[Page-level text extractions]
=== Begin Enclosure ===
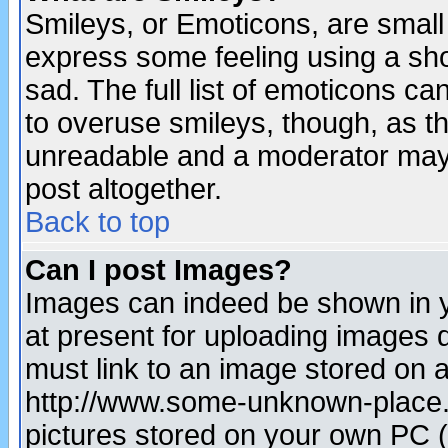
Smileys, or Emoticons, are small
express some feeling using a sho
sad. The full list of emoticons ca
to overuse smileys, though, as t
unreadable and a moderator may 
post altogether.
Back to top
Can I post Images?
Images can indeed be shown in yo
at present for uploading images d
must link to an image stored on a
http://www.some-unknown-place.ne
pictures stored on your own PC (u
=== End Enclosure ===
### Problem description
Starting with the first line and going on through the line with "http://www.some-unknown-place.ne", rewrite these lines with "moderator" renamed to "admin" and everything else unchanged. Leave the pictures out of your answer.

### Result for this exercise
Smileys, or Emoticons, are small
express some feeling using a sho
sad. The full list of emoticons ca
to overuse smileys, though, as t
unreadable and a admin may 
post altogether.
Back to top
Can I post Images?
Images can indeed be shown in yo
at present for uploading images d
must link to an image stored on a
http://www.some-unknown-place.ne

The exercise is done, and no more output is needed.